Pupils' reading and maths performance 'significantly lower' amid school closures
PRIMARY-age pupils' performance in reading and maths has dropped significantly following school closures during the first lockdown, a study suggests.
There is a "large and concerning" attainment gap between disadvantaged pupils and their more affluent peers.
Research from the Education Endowment Foundation (EEF) found the gap is estimated to be the equivalent of seven months' learning for both reading and maths.
Interim findings from the study suggest that Year 2 pupils in England had a lower achievement in the autumn as a likely result of missed learning.
Pupils, on average, were making around two months' less progress in maths and reading in autumn 2020 compared to a 2017 cohort, the research said.
The study was based on data collected by the National Foundation for Educational Research from assessments taken in November by nearly 6,000 six and seven-year-olds in England.
End of year assessments in maths and English have not taken place in P6 and P7 in Northern Ireland due to school closures. Most children last took these in P5.

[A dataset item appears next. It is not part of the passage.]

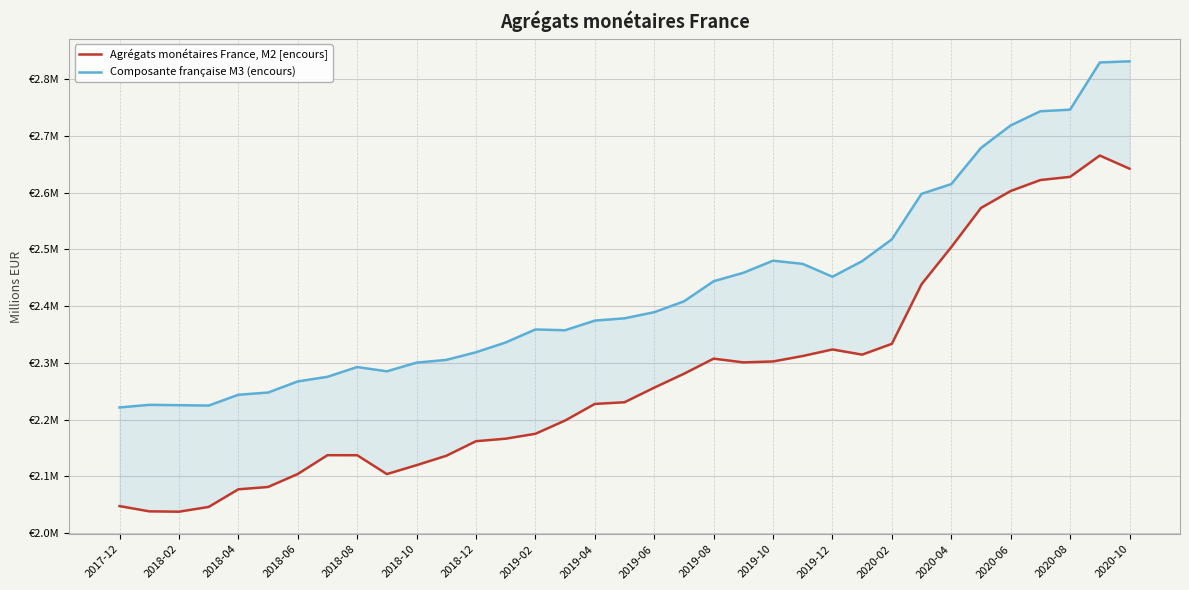

What is the sum of the Composante française M3 (encours) values at 2018-04 and 2020-02?

4761274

Some schools, concerned that grammars might use results of standardised assessments to select pupils, brought P7s back in recent weeks to sit them.
The Department of Education later warned schools that this was not permitted.
EEF chairman Sir Peter Lampl said by the time schools reopen, children will have faced almost a year of learning disruption.
"The repercussions of these months of lost learning are devastating and will be felt for a lifetime, especially by those from low-income backgrounds," he said.
Geoff Barton, general secretary of the Association of School and College Leaders, said the "bleak findings" emphasised the need for more catch-up support for pupils whose education has been disrupted by the pandemic.